L'Editoriale
Giovedì 19 Aprile 2018
Due programmi
per non cambiare
Su quale versione del programma elettorale dei 5Stelle sta coscienziosamente lavorando il prof. Giacinto Della Cananea, incaricato dal capo politico Di Maio di trovare differenze e affinità con Lega e Pd, con i quali i grillini pensano indifferentemente di potersi alleare, perché tanto sinistra e destra per loro pari sono? Di programmi infatti ce ne sono almeno due, secondo le ricerche de «Il Foglio»: quello prima del 4 marzo e quello dopo le elezioni, che sul web ha sostituito il primo, pur solennemente votato dagli iscritti. Uno per vincere a colpi di reddito di cittadinanza, contestazioni contro Europa e Euro, posizioni filorusse. L’altro per andare a Palazzo Chigi, moderato, europeista. Uno che descriveva la Nato come causa di destabilizzazione e l’altro che consente di prendere per buono l’intervento in Siria. Uno che prometteva 780 euro a tutti, l’altro che stanzia due miliardi per far funzionare i centri dell’impiego.

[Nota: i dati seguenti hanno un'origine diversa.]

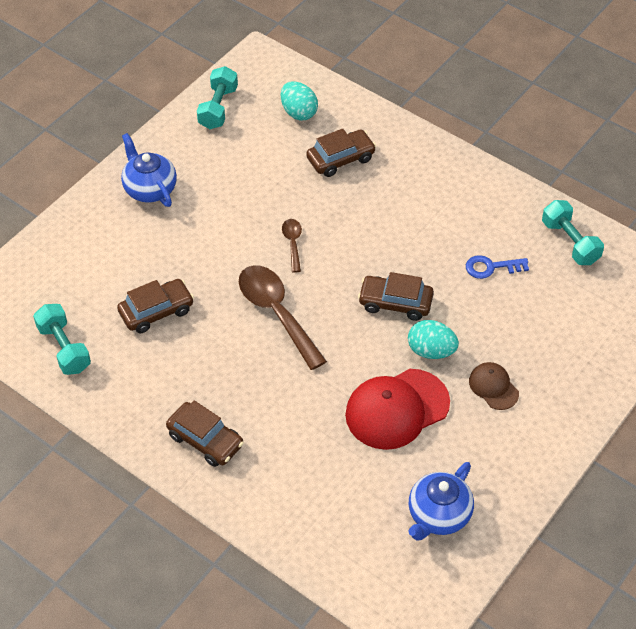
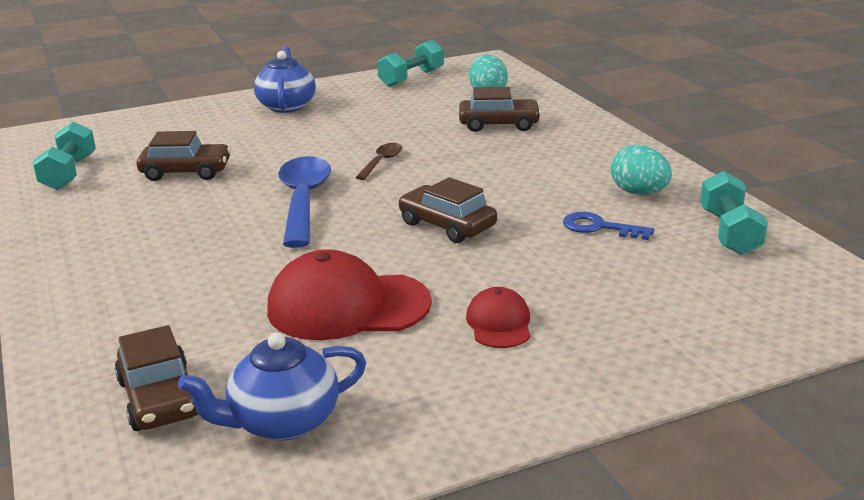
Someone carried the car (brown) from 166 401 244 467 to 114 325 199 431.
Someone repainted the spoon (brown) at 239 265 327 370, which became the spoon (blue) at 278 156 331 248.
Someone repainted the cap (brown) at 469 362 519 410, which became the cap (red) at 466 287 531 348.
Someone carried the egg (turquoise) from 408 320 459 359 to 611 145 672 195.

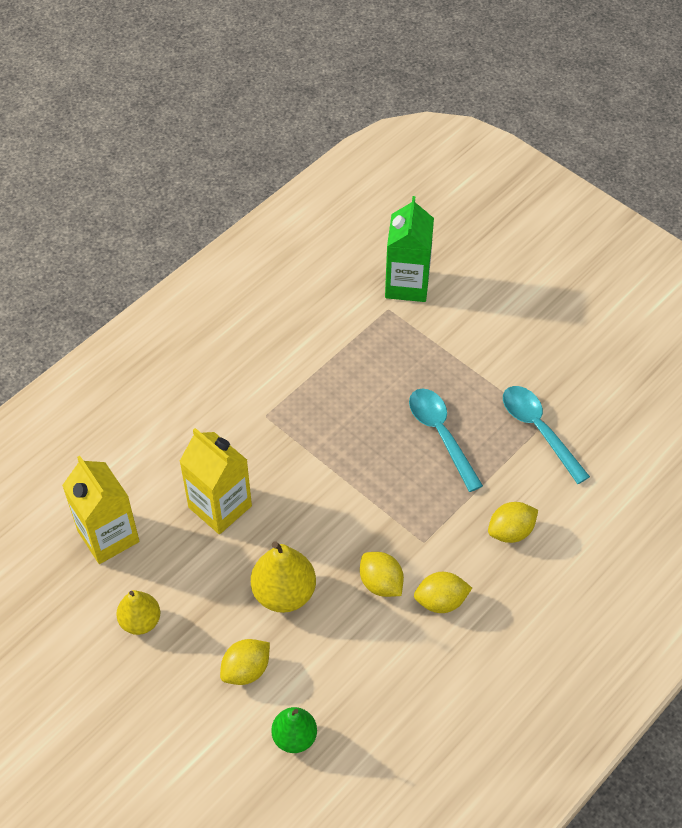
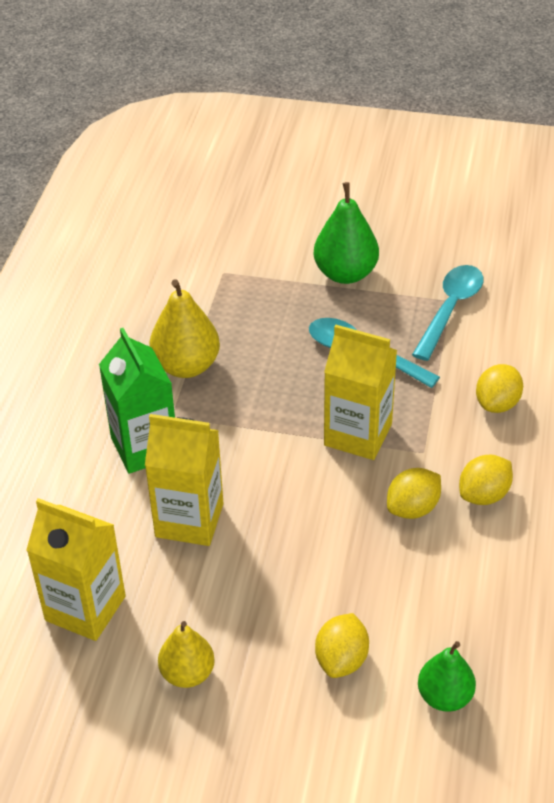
Someone carried the carton (green) from 385 196 434 302 to 99 328 175 474.
Someone carried the pear (yellow) from 251 541 316 613 to 149 279 220 378.
Someone put down the pear (green) at 314 182 379 284.
Someone put down the carton (yellow) at 324 325 397 460.
Someone rotated the lemon (yellow) at 360 552 404 597 by 60 degrees counterclockwise.
Someone rotated the spoon (turquoise) at 503 386 590 484 by 90 degrees clockwise.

Già il lavoro del prof. Della Cananea era abbastanza complicato, in mancanza di una indicazione politica su ciò che si vuole (Intesa o rottura? Chiusura o apertura di forni?). Così è diventata davvero una missione impossibile, perché l’equazione era con due incognite, ora sono diventate tre. Ma il problema non è tecnico, è appunto politico: che cosa sta tentando di fare, il Movimento, ora che è a un passo dal potere, ma non ci può arrivare da solo e ha bisogno di compromessi (la parola inciucio ormai è sparita)?

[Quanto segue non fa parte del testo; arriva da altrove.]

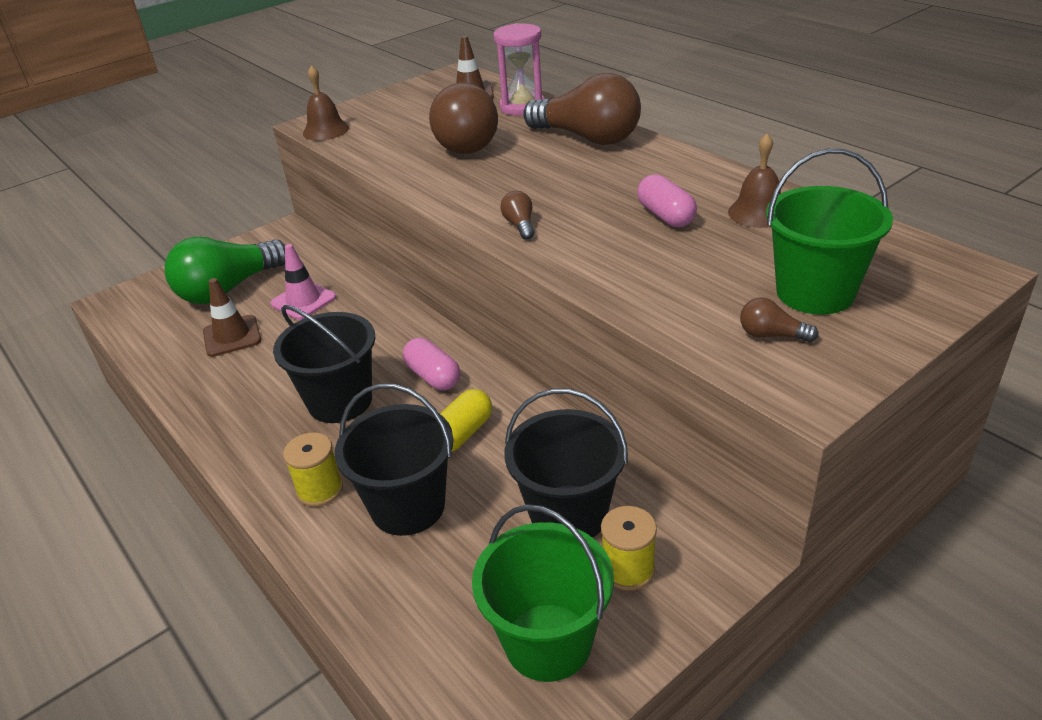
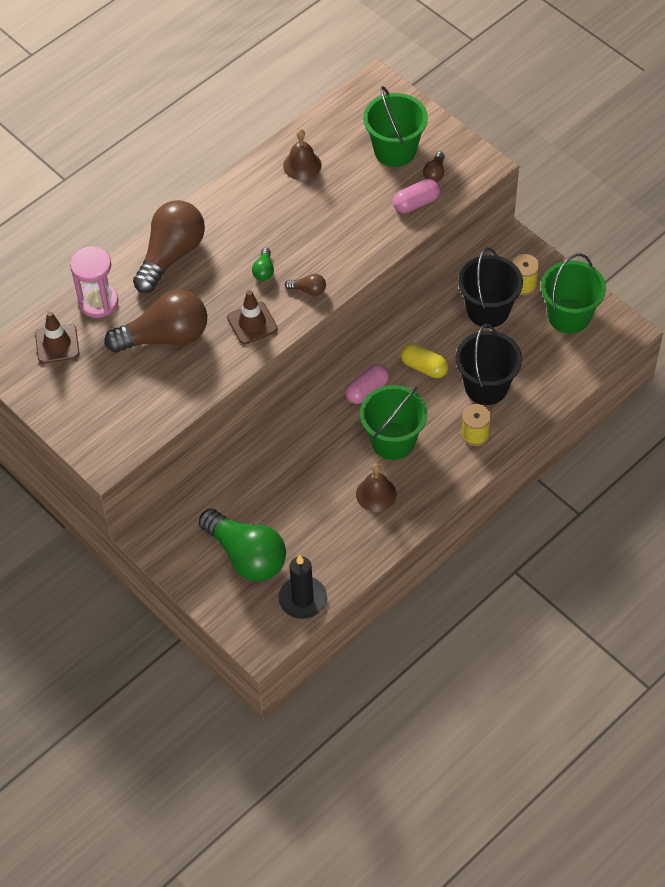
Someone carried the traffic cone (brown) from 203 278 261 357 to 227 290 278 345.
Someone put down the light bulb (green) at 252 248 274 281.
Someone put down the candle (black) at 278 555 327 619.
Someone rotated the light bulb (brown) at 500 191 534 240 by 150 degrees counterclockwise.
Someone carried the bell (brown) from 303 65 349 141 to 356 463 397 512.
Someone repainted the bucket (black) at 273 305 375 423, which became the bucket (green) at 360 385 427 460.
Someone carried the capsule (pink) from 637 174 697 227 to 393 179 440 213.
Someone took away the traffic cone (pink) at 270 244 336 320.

Se si tratta di mettere in soffitta la carica rivoluzionaria e diventare un partito tradizionale, anche il prof. Della Cananea si troverebbe a suo agio, trattandosi di un esponente dell’odiato establishement. Ma se allora l’intenzione è quella di rimettere il tonno nella scatoletta, i primi ad essere informati dovrebbero essere gli elettori 5Stelle, in particolare quelli strappati ai vecchi partiti rimasti attardati a parlare di compatibilità finanziarie, Europa, mercati e ciarpame vario, e dunque battuti innanzitutto dalla noia.

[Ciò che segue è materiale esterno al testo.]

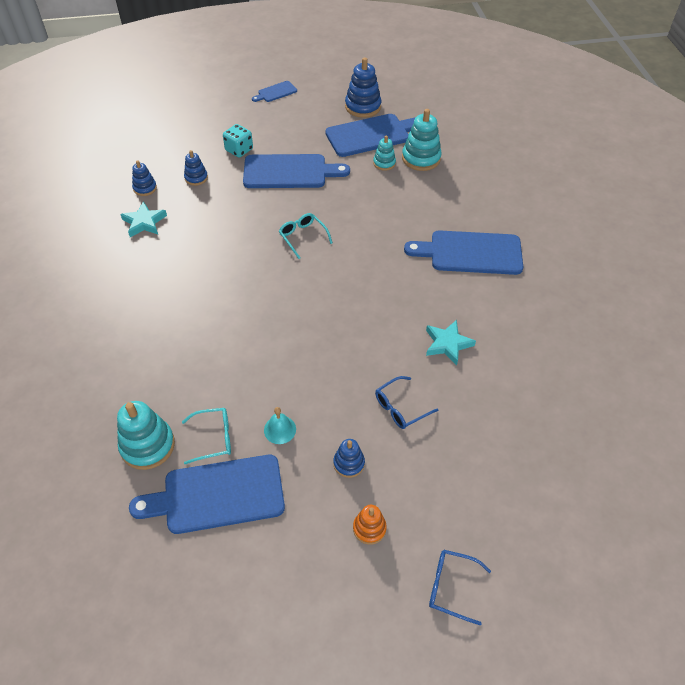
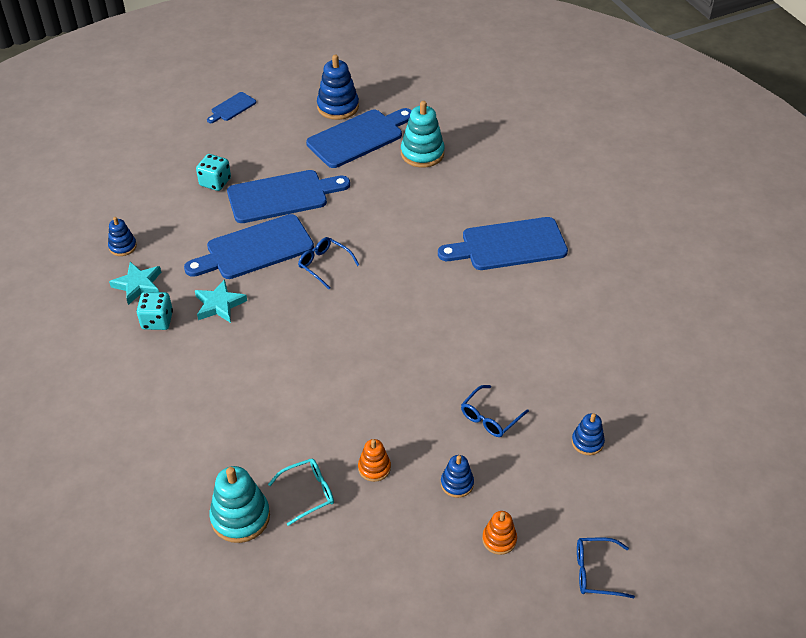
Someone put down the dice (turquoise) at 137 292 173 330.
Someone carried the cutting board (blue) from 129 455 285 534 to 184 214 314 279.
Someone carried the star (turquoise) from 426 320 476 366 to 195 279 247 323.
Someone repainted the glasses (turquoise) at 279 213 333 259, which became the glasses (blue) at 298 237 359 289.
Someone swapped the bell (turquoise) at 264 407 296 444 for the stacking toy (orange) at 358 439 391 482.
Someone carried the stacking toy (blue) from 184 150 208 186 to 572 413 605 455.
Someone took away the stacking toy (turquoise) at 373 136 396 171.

A quelli, il «cambiamento» era piaciuto e l’avevano votato un po’ per convinzione un po’ per punire chi apprezzava il rigore dei conti e non cacciava via sui due piedi mezzo milione di clandestini. Non è bello raccontargli ora che – causa cattivo tempo – la rivoluzione è rinviata, un po’ come l’indipendenza della Padania, che resta solo negli Statuti. Per il resto, conta il Ppe. Chi, non solo in Italia, ha preso sul serio i populismi, resta quanto meno sconcertato, di fronte a queste giravolte. Perché il modello disegnato in questi anni anche in Italia – democrazia diretta, sovranismo, protezionismo, debito, svalutazione della moneta, assistenzialismo – è roba discutibile ma seria, e un popolo può anche sceglierlo, ultimo esempio quello ungherese. Ma il machiavellismo è un metodo, non la motivazione di una presa in giro.
Non si può passare dalla denuncia del «male assoluto» all’accettazione di qualunque accordo, e sbaglierebbe il prof. Della Cananea a dare un avallo tecnico ad un fatto politico. Insomma, avvertiteci quando il Palazzo d’Inverno sarà davvero conquistato e verranno mantenute le promesse. Così, a metà strada, si sta poco bene. Già non ci sono più le mezze stagioni e non si può più dire «quasi goal». Ora c’è la Var , la verità salta a galla. Se il vaffa resta solo nei pensieri reconditi dell’ala massimalista, che però abita ormai tra gli stucchi e i lussi della presidenza della Camera, e abbiamo solo scherzato perché in fondo destra e sinistra non erano così male, lo deve dire comunque il capo politico, non un professore. Parafrasando i furbetti del quartierino, non si può fare la rivoluzione con il riformismo degli altri. Allora meglio l’originale.